Similarity with the Geto-Dacian ascetics called the ktistai described by Strabo was noted by Traian Herseni (d. 1980) who hypothesized that they were the original Solomonari. Herseni posited that the ktisai were more properly called "skistai" meaning "those who abstain from worldly pleasures", and that the cryptic byname that Strabo gave them Kapnobatai (which literally means "smoke-treaders") really meant "travelers in the clouds".

The theory has found its strong proponent in Eugen Agrigoroaiei, who pronounced that the origins of the Solomonari had been established, and the Dacian cloud travelers must have been authentic Solomonari. Andrei Oișteanu cautions that while "enticing", the "hypothesis remains as only as plausibility". (Note: Romanian: "ipoteza este spectaculoasă şi ispititoare"; "această ipoteză să rămână doar plauzibilă".) He points out that a tradition kept alive from Caesar's time to the 19th century presents a credibility issue, since there is a complete vacuum in the records about any of it for the 1900-year interim. Mihai Coman is another skeptic who referred to the idea as "speculation by Herseni".

==Parallels and synonyms==
Parallels with the legend of the Serbo-Croatian garabancijaš dijak (garabonciás diák) "necromantic scholar" had been sought in Moses Gaster's paper, which is one a major source for the Solomanari folkloristics.

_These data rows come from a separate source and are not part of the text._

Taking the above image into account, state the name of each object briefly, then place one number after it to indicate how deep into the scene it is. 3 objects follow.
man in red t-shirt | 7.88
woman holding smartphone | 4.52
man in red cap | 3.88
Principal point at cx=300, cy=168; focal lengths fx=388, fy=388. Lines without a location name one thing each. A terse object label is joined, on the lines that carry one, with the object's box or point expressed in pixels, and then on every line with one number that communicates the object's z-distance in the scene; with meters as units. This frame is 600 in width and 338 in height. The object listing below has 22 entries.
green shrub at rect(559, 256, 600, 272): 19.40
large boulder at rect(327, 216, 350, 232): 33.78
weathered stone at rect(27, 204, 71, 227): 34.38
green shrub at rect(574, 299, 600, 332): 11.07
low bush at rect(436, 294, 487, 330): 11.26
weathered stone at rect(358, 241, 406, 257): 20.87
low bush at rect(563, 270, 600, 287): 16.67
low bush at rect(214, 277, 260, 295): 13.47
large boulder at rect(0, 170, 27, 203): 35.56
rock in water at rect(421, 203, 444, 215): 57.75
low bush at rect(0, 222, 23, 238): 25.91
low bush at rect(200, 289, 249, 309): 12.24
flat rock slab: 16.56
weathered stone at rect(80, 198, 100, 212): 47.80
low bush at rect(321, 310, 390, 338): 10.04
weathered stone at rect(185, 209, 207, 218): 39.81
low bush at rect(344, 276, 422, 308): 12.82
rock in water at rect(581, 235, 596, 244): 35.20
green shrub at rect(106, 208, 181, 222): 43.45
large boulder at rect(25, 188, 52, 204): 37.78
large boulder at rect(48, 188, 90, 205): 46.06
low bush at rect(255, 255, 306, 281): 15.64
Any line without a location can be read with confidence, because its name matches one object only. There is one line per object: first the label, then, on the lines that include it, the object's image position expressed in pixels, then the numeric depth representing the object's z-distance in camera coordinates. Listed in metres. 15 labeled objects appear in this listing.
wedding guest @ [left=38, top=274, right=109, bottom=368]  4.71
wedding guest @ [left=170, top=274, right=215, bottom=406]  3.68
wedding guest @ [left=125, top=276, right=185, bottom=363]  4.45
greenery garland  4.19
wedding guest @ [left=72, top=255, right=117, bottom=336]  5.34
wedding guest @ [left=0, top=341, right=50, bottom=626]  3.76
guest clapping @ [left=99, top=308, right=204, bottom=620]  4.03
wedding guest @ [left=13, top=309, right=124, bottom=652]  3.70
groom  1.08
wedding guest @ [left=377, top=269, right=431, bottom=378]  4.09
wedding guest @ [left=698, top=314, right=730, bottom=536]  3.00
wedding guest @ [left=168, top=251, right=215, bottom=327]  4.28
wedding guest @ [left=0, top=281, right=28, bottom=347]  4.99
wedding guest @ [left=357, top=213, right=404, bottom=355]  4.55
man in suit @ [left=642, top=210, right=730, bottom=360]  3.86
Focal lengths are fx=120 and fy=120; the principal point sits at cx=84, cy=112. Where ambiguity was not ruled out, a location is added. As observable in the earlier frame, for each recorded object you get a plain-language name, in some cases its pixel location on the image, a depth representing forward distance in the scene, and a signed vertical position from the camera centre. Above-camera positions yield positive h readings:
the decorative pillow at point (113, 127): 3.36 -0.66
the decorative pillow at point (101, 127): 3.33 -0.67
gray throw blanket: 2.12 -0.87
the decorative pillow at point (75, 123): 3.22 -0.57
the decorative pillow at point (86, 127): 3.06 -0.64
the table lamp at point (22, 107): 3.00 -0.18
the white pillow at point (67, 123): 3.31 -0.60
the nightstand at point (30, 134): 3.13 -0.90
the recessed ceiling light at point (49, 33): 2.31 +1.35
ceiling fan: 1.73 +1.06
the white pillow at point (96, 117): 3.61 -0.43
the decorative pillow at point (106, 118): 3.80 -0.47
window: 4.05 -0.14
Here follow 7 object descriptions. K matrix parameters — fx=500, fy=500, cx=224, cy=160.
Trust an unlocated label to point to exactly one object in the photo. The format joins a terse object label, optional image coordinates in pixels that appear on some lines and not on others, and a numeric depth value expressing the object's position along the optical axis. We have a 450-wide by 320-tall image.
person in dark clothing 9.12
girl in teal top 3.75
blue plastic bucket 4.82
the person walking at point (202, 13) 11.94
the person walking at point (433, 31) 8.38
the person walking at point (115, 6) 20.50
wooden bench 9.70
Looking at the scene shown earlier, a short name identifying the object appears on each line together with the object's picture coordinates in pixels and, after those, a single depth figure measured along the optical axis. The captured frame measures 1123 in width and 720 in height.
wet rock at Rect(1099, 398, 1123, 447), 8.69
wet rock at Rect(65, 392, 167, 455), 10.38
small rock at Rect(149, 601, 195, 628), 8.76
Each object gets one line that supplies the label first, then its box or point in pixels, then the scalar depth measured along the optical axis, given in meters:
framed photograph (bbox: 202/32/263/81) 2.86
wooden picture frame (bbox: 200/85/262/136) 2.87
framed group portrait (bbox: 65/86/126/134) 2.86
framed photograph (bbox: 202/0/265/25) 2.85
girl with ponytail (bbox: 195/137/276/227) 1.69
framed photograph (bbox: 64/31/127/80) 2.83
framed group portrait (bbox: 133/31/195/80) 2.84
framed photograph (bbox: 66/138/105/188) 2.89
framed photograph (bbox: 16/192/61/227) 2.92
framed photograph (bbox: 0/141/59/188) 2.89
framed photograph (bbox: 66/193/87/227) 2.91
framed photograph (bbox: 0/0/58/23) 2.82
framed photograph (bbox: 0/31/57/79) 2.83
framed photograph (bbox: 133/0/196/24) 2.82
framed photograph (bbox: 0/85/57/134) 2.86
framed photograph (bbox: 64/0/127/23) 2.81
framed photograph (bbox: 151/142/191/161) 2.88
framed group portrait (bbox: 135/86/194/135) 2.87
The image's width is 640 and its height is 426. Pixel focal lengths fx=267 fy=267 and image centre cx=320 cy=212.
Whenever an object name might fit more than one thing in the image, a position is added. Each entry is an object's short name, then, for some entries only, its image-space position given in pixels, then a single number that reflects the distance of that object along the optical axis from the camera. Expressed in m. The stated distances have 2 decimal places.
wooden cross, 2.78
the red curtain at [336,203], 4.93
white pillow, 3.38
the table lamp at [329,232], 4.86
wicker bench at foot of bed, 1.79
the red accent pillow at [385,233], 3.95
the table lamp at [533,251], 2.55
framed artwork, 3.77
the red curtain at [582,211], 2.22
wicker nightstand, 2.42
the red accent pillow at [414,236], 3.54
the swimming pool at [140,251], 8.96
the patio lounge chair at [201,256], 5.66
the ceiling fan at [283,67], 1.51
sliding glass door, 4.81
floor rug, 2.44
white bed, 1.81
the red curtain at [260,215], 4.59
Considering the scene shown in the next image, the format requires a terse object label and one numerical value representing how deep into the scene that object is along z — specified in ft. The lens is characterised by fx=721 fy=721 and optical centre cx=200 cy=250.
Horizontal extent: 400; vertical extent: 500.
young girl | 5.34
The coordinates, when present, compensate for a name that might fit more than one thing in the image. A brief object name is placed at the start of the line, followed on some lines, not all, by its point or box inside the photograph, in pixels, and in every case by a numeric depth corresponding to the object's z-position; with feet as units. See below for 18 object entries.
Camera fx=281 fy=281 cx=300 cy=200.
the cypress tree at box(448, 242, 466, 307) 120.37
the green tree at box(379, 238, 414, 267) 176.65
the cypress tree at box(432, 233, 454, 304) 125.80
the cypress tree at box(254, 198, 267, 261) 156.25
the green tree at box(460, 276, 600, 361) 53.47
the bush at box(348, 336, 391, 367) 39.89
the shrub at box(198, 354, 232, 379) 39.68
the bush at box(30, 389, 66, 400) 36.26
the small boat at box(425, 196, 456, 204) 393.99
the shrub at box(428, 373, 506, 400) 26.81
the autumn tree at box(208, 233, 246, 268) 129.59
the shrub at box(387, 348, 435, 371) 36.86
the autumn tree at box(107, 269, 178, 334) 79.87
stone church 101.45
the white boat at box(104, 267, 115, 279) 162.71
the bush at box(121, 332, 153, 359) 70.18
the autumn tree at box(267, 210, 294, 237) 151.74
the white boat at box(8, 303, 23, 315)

The Croatian version was described by Vatroslav Jagić and the Hungarian version by Oszkár Asbóth (linguist)|Oszkár Asbóth.

A number of synonyms can be found in Romanian, including "zgrimințeș", and it is considered synonymous or closely connected to the widespread Balkan legend known in Serbo-Croatian (for example) as grabancijaš dijak ("the necromancy student").

==Anecdotes==
Friedrich von Müller (1857) reported a story from Schäßburg (Sighișoara in Transylvania) in which a Romanian mistook a robed student for a solomonar.